Some 200 people gathered outside the US Embassy in Tel Aviv on a sweltering Friday afternoon to demand gun control and a ban on assault weapons, accompanied by three Jewish teenage survivors of the shooting at the Parkland, Florida, high school last month in which 17 people were killed.
The survivors of the massacre stood on a bench overlooking the sea and recounted the harrowing nightmare.
“We were in English I Honors and I was sitting beside my good friend, Alyssa [Alhadeff],” Eden Hebron, 15, said. “We heard a noise but I refused to believe there was a shooting in my school in Parkland. Our door was shot through. I noticed glass in front of me... I looked at Alyssa some five inches away and she screamed before going silent.”
Adding that she would now fight on behalf of Alhadeff, Hebron said, “I miss my friends more every day.”
Her older sister, Maia Hebron, 18, clutched a handwritten speech as she asked: “How can it be that this keeps happening?”
And a third survivor, Dani Tylim, 18, declared: “It shouldn’t take my high school’s mass shooting to stop this.”
The three teenage girls were all visiting family on spring break; Eden and Maia’s father is Israeli.
Five of the slain at Marjory Stoneman Douglas High School were Jewish. Since the shooting, students from that school have been at the forefront of demanding legislative change in Florida and in the media.
Tel Aviv’s event is one of 800 planned worldwide in support of a Washington, DC, rally of “March for Our Lives” taking place this weekend.
Much of the crowd – youngsters on Jewish gap year programs – wore crimson shirts with the logo “MSD Strong.” They chanted, “Enough is enough” and hoisted signs listing all the US gun massacres of the past decade.

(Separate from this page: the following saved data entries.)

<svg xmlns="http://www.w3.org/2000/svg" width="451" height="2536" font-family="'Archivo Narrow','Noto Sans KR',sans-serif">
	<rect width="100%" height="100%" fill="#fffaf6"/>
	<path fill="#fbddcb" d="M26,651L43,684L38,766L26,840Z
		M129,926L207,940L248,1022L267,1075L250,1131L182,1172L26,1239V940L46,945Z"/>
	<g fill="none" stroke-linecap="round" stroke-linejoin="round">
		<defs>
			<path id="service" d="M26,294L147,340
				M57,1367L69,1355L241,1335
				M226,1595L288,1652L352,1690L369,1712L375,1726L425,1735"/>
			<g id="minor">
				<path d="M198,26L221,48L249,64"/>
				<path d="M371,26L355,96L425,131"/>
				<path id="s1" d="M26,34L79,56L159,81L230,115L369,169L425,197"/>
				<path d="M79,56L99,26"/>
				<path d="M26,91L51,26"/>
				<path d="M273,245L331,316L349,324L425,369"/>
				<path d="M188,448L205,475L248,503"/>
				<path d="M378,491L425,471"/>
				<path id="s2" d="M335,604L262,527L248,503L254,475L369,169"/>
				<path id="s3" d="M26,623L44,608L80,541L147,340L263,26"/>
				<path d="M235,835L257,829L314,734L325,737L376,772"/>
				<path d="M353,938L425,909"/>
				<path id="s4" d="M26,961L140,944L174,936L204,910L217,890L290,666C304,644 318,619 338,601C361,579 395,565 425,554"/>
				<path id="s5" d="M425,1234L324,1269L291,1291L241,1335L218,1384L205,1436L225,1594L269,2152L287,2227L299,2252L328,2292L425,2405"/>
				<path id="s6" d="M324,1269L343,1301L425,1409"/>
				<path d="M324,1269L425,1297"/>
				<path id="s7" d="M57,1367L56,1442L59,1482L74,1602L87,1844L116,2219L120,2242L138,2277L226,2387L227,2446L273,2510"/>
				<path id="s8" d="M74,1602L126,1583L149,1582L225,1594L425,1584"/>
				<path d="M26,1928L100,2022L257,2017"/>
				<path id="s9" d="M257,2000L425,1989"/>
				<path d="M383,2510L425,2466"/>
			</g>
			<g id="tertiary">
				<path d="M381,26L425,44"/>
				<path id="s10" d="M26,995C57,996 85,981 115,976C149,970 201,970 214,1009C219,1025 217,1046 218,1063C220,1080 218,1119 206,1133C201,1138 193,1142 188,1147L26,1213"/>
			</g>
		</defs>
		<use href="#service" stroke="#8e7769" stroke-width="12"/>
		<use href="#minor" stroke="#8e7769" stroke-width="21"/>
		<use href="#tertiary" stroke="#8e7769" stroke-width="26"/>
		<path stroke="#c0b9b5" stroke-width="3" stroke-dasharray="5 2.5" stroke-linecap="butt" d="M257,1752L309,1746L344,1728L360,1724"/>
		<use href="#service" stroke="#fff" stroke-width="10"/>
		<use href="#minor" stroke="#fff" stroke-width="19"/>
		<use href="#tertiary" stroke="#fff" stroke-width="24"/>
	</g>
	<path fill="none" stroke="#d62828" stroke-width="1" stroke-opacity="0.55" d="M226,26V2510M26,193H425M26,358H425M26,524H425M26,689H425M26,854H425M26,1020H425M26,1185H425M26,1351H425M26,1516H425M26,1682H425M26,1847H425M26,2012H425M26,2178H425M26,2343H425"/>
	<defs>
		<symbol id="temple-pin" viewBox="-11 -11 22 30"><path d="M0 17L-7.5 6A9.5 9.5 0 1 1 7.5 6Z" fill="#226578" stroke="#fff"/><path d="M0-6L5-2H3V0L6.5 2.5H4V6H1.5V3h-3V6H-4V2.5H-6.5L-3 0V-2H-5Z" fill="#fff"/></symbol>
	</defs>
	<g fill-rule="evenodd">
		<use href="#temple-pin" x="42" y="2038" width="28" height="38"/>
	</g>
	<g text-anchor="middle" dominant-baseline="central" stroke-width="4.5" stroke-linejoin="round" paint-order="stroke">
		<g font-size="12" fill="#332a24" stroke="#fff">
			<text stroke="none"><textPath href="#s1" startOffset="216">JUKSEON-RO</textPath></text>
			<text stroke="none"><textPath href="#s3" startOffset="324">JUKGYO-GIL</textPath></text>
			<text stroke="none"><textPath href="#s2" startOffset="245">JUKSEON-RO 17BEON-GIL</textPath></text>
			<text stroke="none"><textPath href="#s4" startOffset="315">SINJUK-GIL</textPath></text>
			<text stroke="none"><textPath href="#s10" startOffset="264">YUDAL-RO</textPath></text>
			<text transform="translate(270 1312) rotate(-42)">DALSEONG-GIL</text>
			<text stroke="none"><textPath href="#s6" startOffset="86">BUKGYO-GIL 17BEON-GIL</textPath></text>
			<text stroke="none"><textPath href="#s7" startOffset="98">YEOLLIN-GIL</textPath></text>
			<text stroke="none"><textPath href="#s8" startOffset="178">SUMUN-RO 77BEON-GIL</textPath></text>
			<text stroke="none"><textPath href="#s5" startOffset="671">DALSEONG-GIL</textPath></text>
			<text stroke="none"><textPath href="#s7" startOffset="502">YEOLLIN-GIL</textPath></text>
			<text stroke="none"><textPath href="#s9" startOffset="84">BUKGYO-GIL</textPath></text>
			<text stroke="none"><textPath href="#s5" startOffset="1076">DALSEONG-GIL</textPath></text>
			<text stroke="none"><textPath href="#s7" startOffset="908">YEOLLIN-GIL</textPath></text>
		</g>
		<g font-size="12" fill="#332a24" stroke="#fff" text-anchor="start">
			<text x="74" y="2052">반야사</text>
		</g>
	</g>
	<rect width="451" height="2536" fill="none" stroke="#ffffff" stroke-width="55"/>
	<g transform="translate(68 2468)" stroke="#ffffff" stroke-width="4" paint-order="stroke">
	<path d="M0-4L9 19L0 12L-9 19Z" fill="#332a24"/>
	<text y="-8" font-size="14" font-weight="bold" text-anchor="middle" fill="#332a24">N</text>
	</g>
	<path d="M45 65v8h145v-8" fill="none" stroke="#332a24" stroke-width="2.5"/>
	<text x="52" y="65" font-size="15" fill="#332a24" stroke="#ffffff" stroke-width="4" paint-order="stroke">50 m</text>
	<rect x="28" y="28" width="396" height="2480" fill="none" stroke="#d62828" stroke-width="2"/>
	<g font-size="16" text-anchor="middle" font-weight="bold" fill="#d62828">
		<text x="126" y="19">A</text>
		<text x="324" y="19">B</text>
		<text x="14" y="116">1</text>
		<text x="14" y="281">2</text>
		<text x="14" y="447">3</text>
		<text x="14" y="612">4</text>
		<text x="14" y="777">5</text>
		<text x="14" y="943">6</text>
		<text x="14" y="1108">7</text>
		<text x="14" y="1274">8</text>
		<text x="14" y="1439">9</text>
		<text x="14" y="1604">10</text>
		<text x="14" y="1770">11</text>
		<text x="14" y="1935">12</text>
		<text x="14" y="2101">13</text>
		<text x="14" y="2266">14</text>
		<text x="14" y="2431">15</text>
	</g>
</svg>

Marni Mandell organized the rally with Pantsuit Nation Israel – a group of 1,500 Americans in Israel founded to support Hillary Clinton’s presidential run – along with Democrats Abroad-Israel.

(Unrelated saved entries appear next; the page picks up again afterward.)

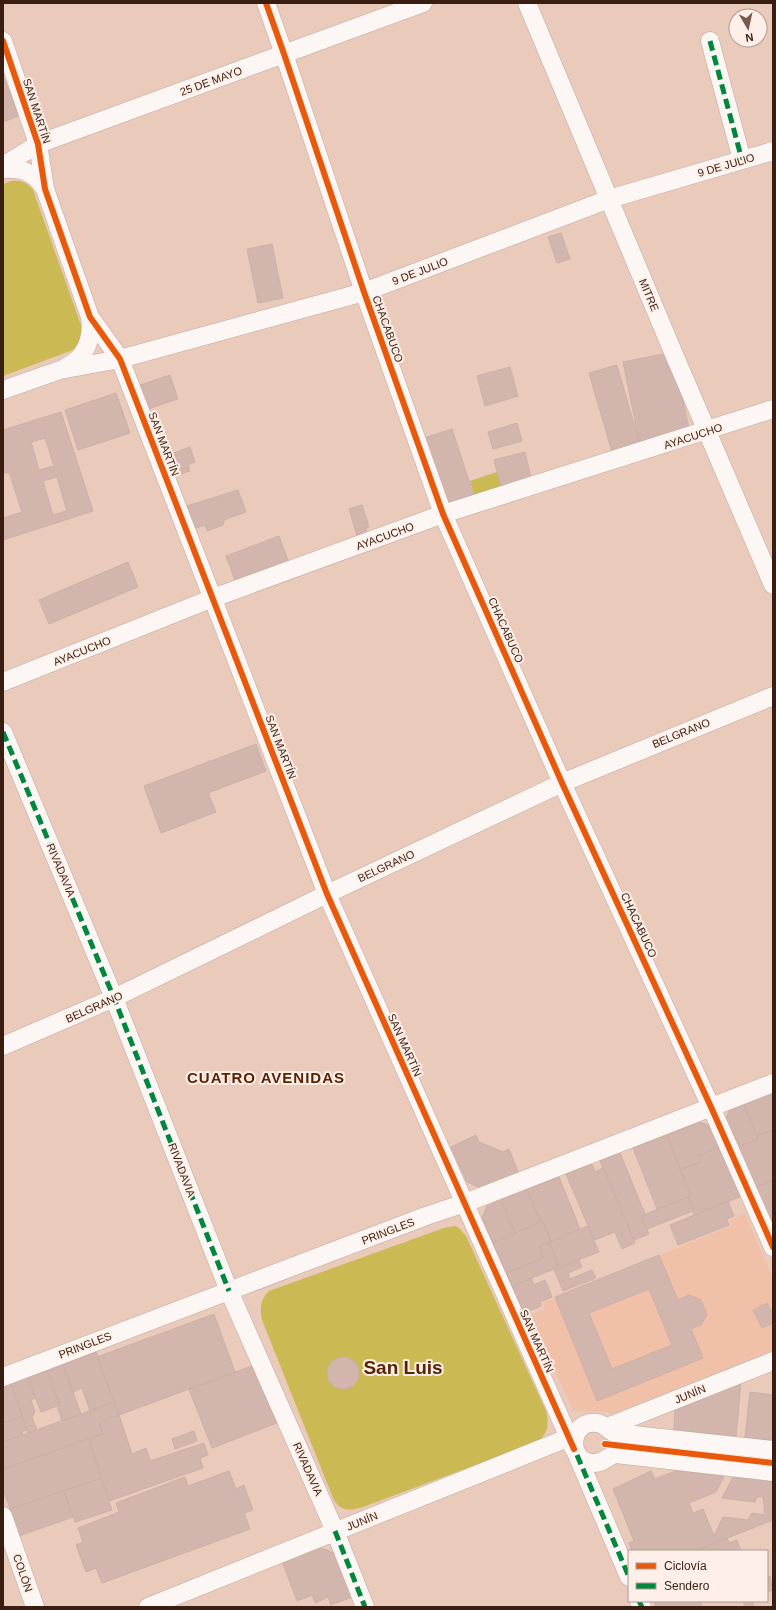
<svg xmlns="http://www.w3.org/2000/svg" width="776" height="1610" font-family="Helvetica,sans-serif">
<rect width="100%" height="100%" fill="#e9cabb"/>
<path fill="#f0c0a8" d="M745 1214 773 1279V1350L615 1413 573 1410 530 1316 545 1309 543 1303 731 1226 730 1220Z"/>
<path fill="#cbb954" d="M12 181C21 180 28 183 33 190L81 325C84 334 81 344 73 350L3 376V184Z
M497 472 502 490 475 497 470 481Z
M455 1226 459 1228 466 1236 546 1411C549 1424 549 1433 537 1442L363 1507C350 1511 340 1512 333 1498L262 1320C260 1308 260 1300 269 1291L444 1228Z"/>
<path fill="#d2b5ac" stroke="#ccafa7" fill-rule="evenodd" d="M3 76 19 116 3 122Z
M561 233 570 259 557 263 548 237Z
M272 244 283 298 258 303 247 249Z
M673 352 690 434 640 445 623 362Z
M617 365 640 445 612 452 589 373Z
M510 367 518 396 485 406 477 376Z
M170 375 178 399 148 409 140 385Z
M116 393 130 433 78 450 65 410Z
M61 412 93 511 3 540V518L22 512 9 472 3 474V430ZM45 438 54 466 39 470 31 442ZM57 477 67 511 53 515 43 481Z
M517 423 522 441 493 449 488 432Z
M452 429 474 496 446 505 424 438Z
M190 447 195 462 188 465 190 471 181 474 176 461 168 463 166 456Z
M525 452 532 481 502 490 494 460Z
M238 490 246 512 224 520 223 525 207 531 205 525 197 528 194 526 187 506Z
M362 505 369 527 366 528 367 533 357 536 349 509Z
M279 536 289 563 236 583 226 556Z
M128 562 138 587 49 624 39 600Z
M256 744 266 771 208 793 216 812 161 833 144 786Z
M773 1094V1130L757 1136 744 1105Z
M744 1105 758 1139 738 1147 726 1119 729 1111Z
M699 1122 711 1126 720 1146 698 1156 701 1162 680 1170 667 1135Z
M773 1130V1180L756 1187 738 1147 758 1139 757 1136Z
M476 1135 479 1142 503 1152 509 1149 519 1174 481 1188 467 1182 451 1147Z
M667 1135 691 1196 657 1209 633 1148Z
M720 1146 742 1196 694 1215 688 1197 691 1196 680 1170 701 1162 698 1156Z
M620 1153 645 1214 641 1216 649 1234 634 1240 600 1161Z
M592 1164 595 1172 603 1168 635 1243 622 1249 615 1232 594 1240 566 1174Z
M559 1177 580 1229 551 1242 543 1221 541 1222 527 1190Z
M773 1180V1227L756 1187Z
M527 1190 541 1222 515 1233 501 1200Z
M688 1197 693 1211 647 1229 641 1216Z
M501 1200 515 1233 493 1243 482 1218 487 1206Z
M728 1201 734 1216 727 1219 729 1225 678 1245 670 1225Z
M543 1221 551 1242 539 1247 544 1258 506 1273 493 1243Z
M588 1226 599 1252 559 1267 549 1242Z
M549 1242 559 1267 512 1286 506 1273 544 1258 539 1247Z
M659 1255 678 1300 689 1295 701 1300 707 1315 701 1325 691 1329 703 1358 597 1401 555 1297ZM649 1289 672 1345 612 1369 589 1313Z
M579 1260 582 1267 568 1273 570 1279 592 1270 596 1278 563 1291 554 1270Z
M531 1278 534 1285 545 1280 552 1297 540 1302 541 1306 524 1313 512 1286Z
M767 1303 773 1315V1323L762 1328 753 1310Z
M214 1314 235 1372 119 1415 97 1357Z
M96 1352 114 1402 90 1411 82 1388 73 1392 63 1365Z
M327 1373a16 16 0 1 1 32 0a16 16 0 1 1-32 0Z
M63 1365 81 1414 62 1421 57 1406 60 1405 47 1371Z
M252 1366 277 1423 212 1448 189 1389Z
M47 1371 60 1405 41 1412 28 1378Z
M28 1378 35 1398 31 1400 35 1412 32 1417 37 1430 28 1433 11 1384Z
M741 1382 736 1437 674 1430 675 1407Z
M11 1384 22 1416 3 1423V1387Z
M750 1392 773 1395V1440L745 1438Z
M114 1402 119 1415 99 1423 103 1434 5 1468 3 1462V1442Z
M119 1415 132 1454 146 1448 150 1461 204 1443 208 1455 200 1458 203 1468 109 1501 89 1439 103 1434 99 1423Z
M22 1416 27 1430 22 1432 23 1435 3 1442V1423Z
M194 1431 197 1441 175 1449 172 1439Z
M89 1439 101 1478 10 1509 3 1489V1469Z
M229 1471 236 1489 244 1485 253 1510 244 1513 250 1529 102 1583 96 1568 86 1572 76 1545 83 1542 78 1528 119 1512 116 1503 185 1477 188 1486Z
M651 1471 655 1479 676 1471 724 1476 716 1492 689 1503 693 1513 703 1509 714 1536 723 1517 748 1520 752 1513 765 1515 763 1497H757L755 1502 722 1498 733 1477 773 1481V1520L694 1551H632L629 1543 634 1541 613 1489Z
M101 1478 112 1510 75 1522 64 1491Z
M64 1491 73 1517 19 1536 10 1509Z
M727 1538 729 1543 737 1540 741 1551H694Z
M319 1547 334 1553 352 1597 331 1605 328 1597 315 1603 312 1595 297 1601 282 1561Z
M770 1576 773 1590 767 1592V1577Z
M654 1601H700L702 1607H656Z
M743 1601H752L754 1607H745Z"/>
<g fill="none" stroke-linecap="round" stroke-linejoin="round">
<g stroke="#c3a89b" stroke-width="19">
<path id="minor" d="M266 3 284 54 364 292 443 514 562 783 711 1107 773 1247
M527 3 673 352 773 585
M3 41 38 144 45 189 90 317 120 359 327 894 574 1449
M710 41 742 160
M3 166 38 144 423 3
M3 169C22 167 35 173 45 189
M66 367C86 358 93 338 90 317
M3 390 60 370 120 359 364 292 609 199 773 151
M3 682 213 598 443 514 773 409
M3 732 114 998 229 1291 335 1531 365 1607
M3 1046 114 998 327 894 562 783 773 696
M3 1377 426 1216 465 1203 773 1083
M607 1427 773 1361
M773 1450 615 1433C608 1431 605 1423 596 1423 569 1420 566 1462 593 1463 603 1464 607 1456 616 1454L773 1472
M577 1455 629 1577
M3 1516 35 1607
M639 1601 642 1607
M148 1607 575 1435"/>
</g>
<use href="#minor" stroke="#fcf7f5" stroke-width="18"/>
<path stroke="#00873e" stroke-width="5" stroke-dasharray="10 5" stroke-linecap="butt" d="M710 41 742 160
M3 732 114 998 229 1291
M577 1455 629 1577
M335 1531 365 1607
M639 1601 642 1607"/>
<g stroke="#feefe8" stroke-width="8">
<path id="cycleway" d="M266 3 284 54 364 292 443 514 562 783 711 1107 773 1247
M3 41 38 144 45 189 90 317 120 359 327 894 574 1449
M605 1444 773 1463"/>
</g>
<use href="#cycleway" stroke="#e8590c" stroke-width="6"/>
</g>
<g text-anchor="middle" stroke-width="4" stroke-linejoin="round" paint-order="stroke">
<g font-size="11" fill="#381d10" stroke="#feefe8">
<text transform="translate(211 81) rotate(-20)" y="4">25 DE MAYO</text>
<text transform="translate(37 111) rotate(72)" y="4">SAN MARTÍN</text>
<text transform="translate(726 165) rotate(-16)" y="4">9 DE JULIO</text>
<text transform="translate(420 271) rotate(-21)" y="4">9 DE JULIO</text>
<text transform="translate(649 295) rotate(67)" y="4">MITRE</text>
<text transform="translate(388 329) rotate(70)" y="4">CHACABUCO</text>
<text transform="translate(693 436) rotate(-18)" y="4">AYACUCHO</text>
<text transform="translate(164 444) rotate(69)" y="4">SAN MARTÍN</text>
<text transform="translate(385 536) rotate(-20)" y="4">AYACUCHO</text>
<text transform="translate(506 630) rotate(66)" y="4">CHACABUCO</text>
<text transform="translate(82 651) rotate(-22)" y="4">AYACUCHO</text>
<text transform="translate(681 733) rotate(-22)" y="4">BELGRANO</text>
<text transform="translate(281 747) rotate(69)" y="4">SAN MARTÍN</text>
<text transform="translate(386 866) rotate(-25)" y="4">BELGRANO</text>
<text transform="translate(61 870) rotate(67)" y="4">RIVADAVIA</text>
<text transform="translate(639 925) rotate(65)" y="4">CHACABUCO</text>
<text transform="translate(94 1007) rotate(-24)" y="4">BELGRANO</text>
<text transform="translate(405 1045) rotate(66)" y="4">SAN MARTÍN</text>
<text transform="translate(182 1170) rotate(69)" y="4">RIVADAVIA</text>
<text transform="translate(388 1231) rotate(-21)" y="4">PRINGLES</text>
<text transform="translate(537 1341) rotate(66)" y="4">SAN MARTÍN</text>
<text transform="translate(85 1345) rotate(-21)" y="4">PRINGLES</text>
<text transform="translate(690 1394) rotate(-22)" y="4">JUNÍN</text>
<text transform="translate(308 1469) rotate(66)" y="4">RIVADAVIA</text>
<text transform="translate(362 1521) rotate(-22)" y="4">JUNÍN</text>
<text transform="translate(23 1573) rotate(71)" y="4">COLÓN</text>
</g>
<g font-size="15" font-weight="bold" letter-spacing="1" fill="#5b2200" stroke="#feefe8">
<text x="266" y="1083">CUATRO AVENIDAS</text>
</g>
<g font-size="19" font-weight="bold" fill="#5b2200" stroke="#feefe8">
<text x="403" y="1374">San Luis</text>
</g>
</g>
<rect width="776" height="1610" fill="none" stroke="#381d10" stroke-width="8"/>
<rect x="628" y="1550" width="140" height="52" fill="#feefe8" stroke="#af9b92"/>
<rect x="636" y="1563" width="20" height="6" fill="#e8590c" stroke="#af9b92"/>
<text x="664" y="1570" font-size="12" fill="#381d10">Ciclovía</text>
<rect x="636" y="1583" width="20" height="6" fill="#00873e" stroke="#af9b92"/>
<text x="664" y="1590" font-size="12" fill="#381d10">Sendero</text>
<g transform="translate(748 28) rotate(171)"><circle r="19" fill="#feefe8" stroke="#af9b92"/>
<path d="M0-3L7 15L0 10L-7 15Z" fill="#765a4c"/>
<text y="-6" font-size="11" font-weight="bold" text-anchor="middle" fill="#381d10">N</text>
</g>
</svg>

Mandell compared Israel’s stringent requirements for getting a firearm to America’s free-wheeling gun culture, adding that some 40% of Israeli applicants are turned down.
Her colleague, chairwoman of Democrats Abroad-Israel Heather Stone, belted out: “We’re here because our kids have pushed us to say – ‘Enough is enough.’”
Earlier in the day, protesters converged on the American-flavored Mike’s Place bar to meet and draft posters.
And next to the rally, activists stood with placards and information on how to register in the US to vote from abroad.
Democratic Rep. Ted Deutsch of Florida, whose district includes Parkland, wrote a letter that was read aloud at the rally.
“We are not settling for thoughts and prayers after this tragedy... I am proud that the United States stands with Israel, and today I am so grateful that Israel is standing with Stoneman Douglas High School, with Parkland and with America,” he wrote.